The new regent's first action was to strike the allies of Mewar's rival kingdoms of Gujarat and Malwa, the latter of which having sheltered Mokal's killers. The rulers of Bundi, Abu, Bhoola and Basantgarh were crushed and the Sultan of Malwa, Mahmud Khalji, was defeated in the Battle of Sarangpur in 1437. He and Hansa also began to hunt down the conspirators, with some being killed and others being forced into hiding. One of them, Mokal's paternal uncle Chacha, had his daughter Bharmali taken captive and married by Ranmal. 500 other girls belonging to the families of the fugitives were captured and given out by Ranmal to his favorites.

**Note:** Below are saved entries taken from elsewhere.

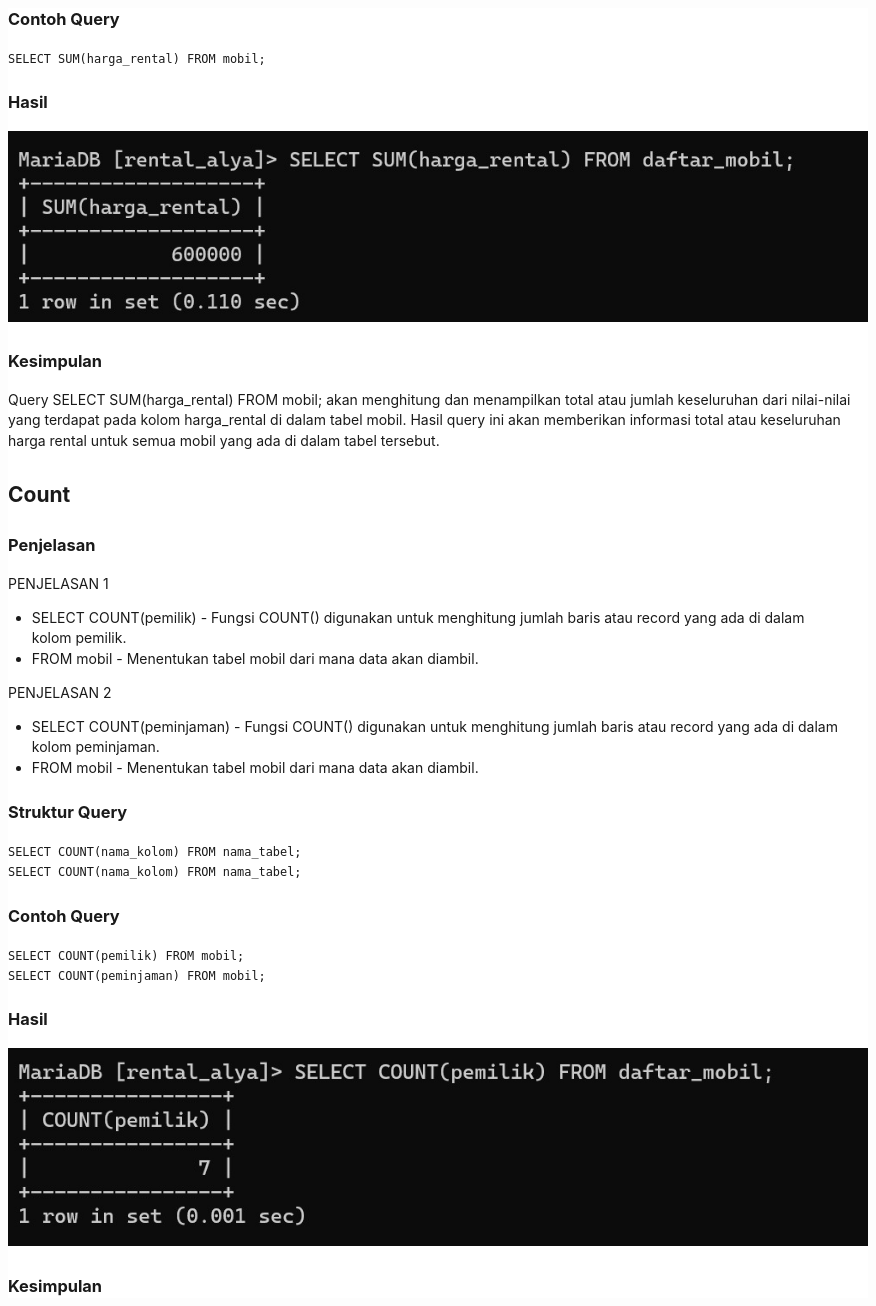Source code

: ### Contoh Query
```mysql
SELECT SUM(harga_rental) FROM mobil;
```

### Hasil
![image](ASET/s32.jpeg)

### Kesimpulan
Query  SELECT SUM(harga_rental) FROM mobil; akan menghitung dan menampilkan total atau jumlah keseluruhan dari nilai-nilai yang terdapat pada kolom harga_rental di dalam tabel mobil. Hasil query ini akan memberikan informasi total atau keseluruhan harga rental untuk semua mobil yang ada di dalam tabel tersebut.
## Count
### Penjelasan
PENJELASAN 1
- SELECT COUNT(pemilik) - Fungsi COUNT() digunakan untuk menghitung jumlah baris atau record yang ada di dalam kolom pemilik.
- FROM mobil - Menentukan tabel mobil dari mana data akan diambil.

PENJELASAN 2
- SELECT COUNT(peminjaman) - Fungsi COUNT() digunakan untuk menghitung jumlah baris atau record yang ada di dalam kolom peminjaman.
- FROM mobil - Menentukan tabel mobil dari mana data akan diambil.
### Struktur Query
```mysql
SELECT COUNT(nama_kolom) FROM nama_tabel;
SELECT COUNT(nama_kolom) FROM nama_tabel;
```

### Contoh Query
```mysql
SELECT COUNT(pemilik) FROM mobil;
SELECT COUNT(peminjaman) FROM mobil;
```

### Hasil
![image](ASET/s33.jpeg)
### Kesimpulan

One of Mokal's brothers, Raghavdev, objected to this action and took the women into his protection. He began to grow apprehensive of the growing Rathore influence in the court and started preparing a resistance to Ranmal. Conversely, Ranmal also viewed the Mewari prince as a threat and too launched a conspiracy. Events came to a head when Ranmal invited Raghadev to present him with a traditional robe of honor. However, unknown to the latter, the sleeves of the robe had been sown in such a way to restrict his movement. Raghadev was then ambushed by Ranmal's men, who immediately cut down the helpless prince. Hansa was outraged and did not support her brother killing Raghavdev and the captivity of the women. Hansa's disapproval has been cited as a factor which influenced the young Kumbha to kill Ranmal while he was drunk and tied to his bed. During this time Ranmal's son Jodha escaped from Mewar and there is a strong possibility that Hansa aided in the escape, not wanting her homeland of Mandore to be without a king. As King Kumbha regularly prayed to the god Eklingji, it is suggested that he was likely taught by Hansa to do so.

=== Death ===
The accurate date of Hansa's death is unknown and it is possible that she wasn't alive to see the assassination of her brother and died shortly after the reign of her grandson began, explaining why the nobles waited to assassinate Ranmal, not wanting to displease the Queen Grandmother. According to Mewari reports however Hansa Bai, lived well past the assassination of her brother as she arranged for peace between her grandson Kumbha and nephew Jodha through the marriage of Rao Jodha's daughter Shringar Deiji to Rana Kumbha's son Raimal. Her descendants were Kings of Mewar and the breaking down of the alliance between the Rathores and Sisodias was catalyzed through her death, resuming feuds between the clans for decades.